Preview thumbnails

Learn what preview thumbnails are, when Blurry generates them, and how they appear in shared scene links.

Overview

Preview thumbnails are generated stills of your scene.

Blurry uses them anywhere someone needs a visual preview before opening the interactive viewer. You see them in scene lists, scene cards, and other surfaces that need a compact representation of the scene.

These images are not manually uploaded images, and they are not screenshots taken from your browser. Blurry renders them from the saved scene data.

Dashboard with grid view with thumbnails

When previews are generated

Blurry generates previews after upload once it has a renderable version of the model.

For smaller uploads, this can happen soon after the model finishes uploading. For larger uploads, preview generation may wait until Blurry has generated a lower-detail variant that can be rendered.

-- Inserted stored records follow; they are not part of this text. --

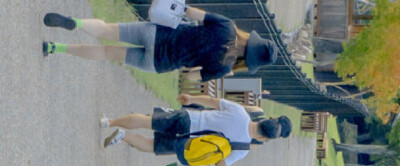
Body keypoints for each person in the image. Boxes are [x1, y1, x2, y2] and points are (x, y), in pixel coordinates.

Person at [42, 11, 274, 81]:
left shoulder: (228, 25)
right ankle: (56, 48)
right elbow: (190, 78)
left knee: (106, 30)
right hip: (159, 62)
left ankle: (77, 23)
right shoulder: (225, 66)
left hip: (157, 34)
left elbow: (191, 12)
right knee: (106, 53)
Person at [101, 99, 291, 166]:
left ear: (265, 119)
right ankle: (122, 137)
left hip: (191, 120)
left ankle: (110, 122)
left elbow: (214, 102)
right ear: (263, 139)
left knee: (147, 121)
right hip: (192, 145)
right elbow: (220, 164)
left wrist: (191, 99)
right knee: (153, 146)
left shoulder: (241, 112)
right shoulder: (244, 148)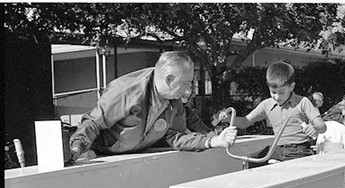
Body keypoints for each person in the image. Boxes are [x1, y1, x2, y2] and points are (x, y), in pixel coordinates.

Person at [69, 51, 237, 161]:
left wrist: (213, 141)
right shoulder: (125, 92)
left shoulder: (174, 100)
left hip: (135, 157)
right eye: (186, 83)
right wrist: (77, 147)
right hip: (102, 157)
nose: (188, 90)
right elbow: (93, 123)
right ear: (169, 79)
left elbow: (176, 137)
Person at [222, 61, 326, 162]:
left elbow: (322, 126)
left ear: (292, 87)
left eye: (282, 92)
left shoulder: (302, 102)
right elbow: (245, 121)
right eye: (273, 92)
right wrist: (227, 119)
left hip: (299, 149)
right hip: (278, 149)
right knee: (252, 163)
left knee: (282, 164)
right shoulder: (267, 104)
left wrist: (314, 128)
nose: (277, 97)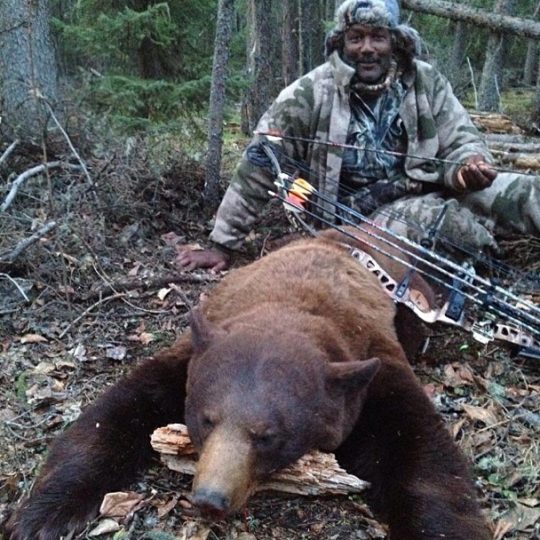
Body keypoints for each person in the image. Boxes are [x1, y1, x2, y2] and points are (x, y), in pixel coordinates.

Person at [176, 0, 540, 273]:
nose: (367, 48)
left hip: (434, 183)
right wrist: (222, 243)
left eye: (378, 37)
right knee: (435, 221)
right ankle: (471, 240)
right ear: (341, 43)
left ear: (395, 42)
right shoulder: (309, 93)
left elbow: (461, 136)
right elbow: (260, 161)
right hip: (359, 218)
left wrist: (469, 165)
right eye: (356, 38)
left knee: (524, 192)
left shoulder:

Blurry also regenerates previews when changes affect the saved preview view, such as the saved initial camera, model transform or alignment, and background colour.

What view previews use

Previews are rendered from the default camera location you set per scene. Blurry preserves the camera location, field of view, and background colour for the preview.

The preview is rerendered whenever there is such a scene change that would affect the preview.

Social media previews

Blurry also generates Open Graph images from the preview pipeline.

Social platforms use these images when someone shares a scene link. This gives shared links a visual card instead of a blank preview, so recipients can see what the scene contains before opening it.